Opole Lubelskie may be a good starting point for tourists who wish to sightsee Lublin Voivodeship. The town is located only 15 km from Kazimierz Dolny, a popular Polish resort, and 50 km from Lublin itself.
Because of its rich history, Opole Lubelskie owns many monuments. The most interesting are: Assumption of Mary baroque church from the second half of the 17th century, a palace built by the Slupecki family from the 15th century, which now is the seat of a secondary school, a town hall from 1750 and inns in Old and New Towns from the 18th and the beginning of 19th centuries.

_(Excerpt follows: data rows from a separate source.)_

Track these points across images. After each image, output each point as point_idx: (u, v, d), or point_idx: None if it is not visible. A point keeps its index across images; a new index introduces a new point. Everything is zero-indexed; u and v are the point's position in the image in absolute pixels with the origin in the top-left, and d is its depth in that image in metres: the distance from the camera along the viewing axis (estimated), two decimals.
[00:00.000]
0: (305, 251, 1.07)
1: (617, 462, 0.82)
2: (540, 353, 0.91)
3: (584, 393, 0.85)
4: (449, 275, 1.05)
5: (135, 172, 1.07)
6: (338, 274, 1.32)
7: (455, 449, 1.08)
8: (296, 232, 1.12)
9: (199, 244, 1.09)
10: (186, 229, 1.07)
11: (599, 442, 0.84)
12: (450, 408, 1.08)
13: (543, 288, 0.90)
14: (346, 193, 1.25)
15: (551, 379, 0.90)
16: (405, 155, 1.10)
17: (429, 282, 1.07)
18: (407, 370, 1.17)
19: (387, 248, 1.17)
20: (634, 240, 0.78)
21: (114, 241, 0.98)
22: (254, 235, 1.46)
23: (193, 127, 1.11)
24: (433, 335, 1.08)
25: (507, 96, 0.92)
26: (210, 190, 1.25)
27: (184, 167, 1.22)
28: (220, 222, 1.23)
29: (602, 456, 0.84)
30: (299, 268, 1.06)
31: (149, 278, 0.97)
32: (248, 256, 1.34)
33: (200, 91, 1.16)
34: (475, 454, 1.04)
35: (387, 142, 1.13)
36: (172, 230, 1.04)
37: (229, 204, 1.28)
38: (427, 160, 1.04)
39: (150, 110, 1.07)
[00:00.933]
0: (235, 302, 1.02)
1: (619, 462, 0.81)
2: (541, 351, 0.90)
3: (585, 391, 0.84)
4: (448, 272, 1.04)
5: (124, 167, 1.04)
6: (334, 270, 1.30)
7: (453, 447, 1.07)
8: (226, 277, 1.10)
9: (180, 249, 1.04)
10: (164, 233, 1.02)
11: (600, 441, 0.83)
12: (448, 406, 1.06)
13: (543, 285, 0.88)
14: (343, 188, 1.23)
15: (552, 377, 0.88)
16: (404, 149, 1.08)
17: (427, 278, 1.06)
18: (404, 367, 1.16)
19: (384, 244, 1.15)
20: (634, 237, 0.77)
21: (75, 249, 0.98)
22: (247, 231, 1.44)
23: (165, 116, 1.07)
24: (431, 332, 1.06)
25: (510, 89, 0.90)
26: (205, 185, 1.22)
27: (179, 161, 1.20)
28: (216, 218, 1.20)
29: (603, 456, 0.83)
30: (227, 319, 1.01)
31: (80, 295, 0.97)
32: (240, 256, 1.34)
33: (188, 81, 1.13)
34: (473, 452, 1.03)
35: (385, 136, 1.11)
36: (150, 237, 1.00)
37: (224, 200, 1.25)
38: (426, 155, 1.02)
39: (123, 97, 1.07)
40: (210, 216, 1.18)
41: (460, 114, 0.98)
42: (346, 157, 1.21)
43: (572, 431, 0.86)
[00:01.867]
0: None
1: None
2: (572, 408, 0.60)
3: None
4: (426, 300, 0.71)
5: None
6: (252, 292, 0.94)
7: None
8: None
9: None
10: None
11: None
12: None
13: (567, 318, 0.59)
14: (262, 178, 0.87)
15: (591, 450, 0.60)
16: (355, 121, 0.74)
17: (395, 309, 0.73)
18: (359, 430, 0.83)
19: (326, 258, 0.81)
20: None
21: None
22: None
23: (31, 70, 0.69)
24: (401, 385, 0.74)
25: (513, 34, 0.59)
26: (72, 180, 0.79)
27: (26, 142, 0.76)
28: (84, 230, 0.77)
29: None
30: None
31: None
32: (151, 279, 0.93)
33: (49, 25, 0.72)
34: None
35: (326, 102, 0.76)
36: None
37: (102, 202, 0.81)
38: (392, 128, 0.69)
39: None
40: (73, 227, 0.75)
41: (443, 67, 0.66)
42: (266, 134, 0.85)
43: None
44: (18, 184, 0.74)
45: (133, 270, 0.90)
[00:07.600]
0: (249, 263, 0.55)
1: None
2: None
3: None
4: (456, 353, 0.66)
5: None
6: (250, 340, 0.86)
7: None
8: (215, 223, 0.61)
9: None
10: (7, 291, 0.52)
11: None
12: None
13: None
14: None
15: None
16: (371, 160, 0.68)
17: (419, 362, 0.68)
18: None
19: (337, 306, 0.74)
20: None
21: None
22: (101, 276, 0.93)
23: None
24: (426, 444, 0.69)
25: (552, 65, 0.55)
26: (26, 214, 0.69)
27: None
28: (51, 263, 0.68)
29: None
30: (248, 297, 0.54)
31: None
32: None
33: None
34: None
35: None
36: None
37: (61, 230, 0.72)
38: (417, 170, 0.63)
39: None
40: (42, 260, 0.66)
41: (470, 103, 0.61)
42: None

Worthy a visit is also a neo-gothic cemetery chapel, converted from a classicistic chapel, from 1790. It is Poland’s oldest cemetery (1772) located according to the Enlightenment rules i.e. outside the town. Situated in a close proximity to Opole Lubelskie, a palace in Niezdow is also worth seeing. Built by Aleksander Lubomirski in between 1785 and 1787, it belonged to the Kleniewski family until 1920s. The last owners of the palace were nuns.
Opole Lubelskie is the capital of a county and a commune in Lublin Voivodeship and Chodelska Basin. The town is famous for being a food industry centre. We find here dairies, sweet factories and fruit processing works.
According to the recent data, Opole Lubelskie is populated by 8,739 people.
Opole Lubelskie was at first a community, which later transformed into a town. For many years it was inhabited by people of different religions and nationalities. In the 17th century the town’s owners brought Scottish and German craftsmen to Opole. At the same time, because of the growing number of Jews coming to the town, a synagogue was erected. In the 19th and in the beginning of the 20th century Jews constituted already a half of the town’s population. In March 1941 a ghetto was created in Opole. There were more than ten thousand Jews (from the neighbouring villages and towns and from Austria, France and Slovakia) there. A year later they were deported to extermination camps in Belzec and Sobibor. The ghetto was eventually liquidated on October 24, 1942. Also in 1940s Nazis blew up the synagogue and tenements in western frontage of the Old Town.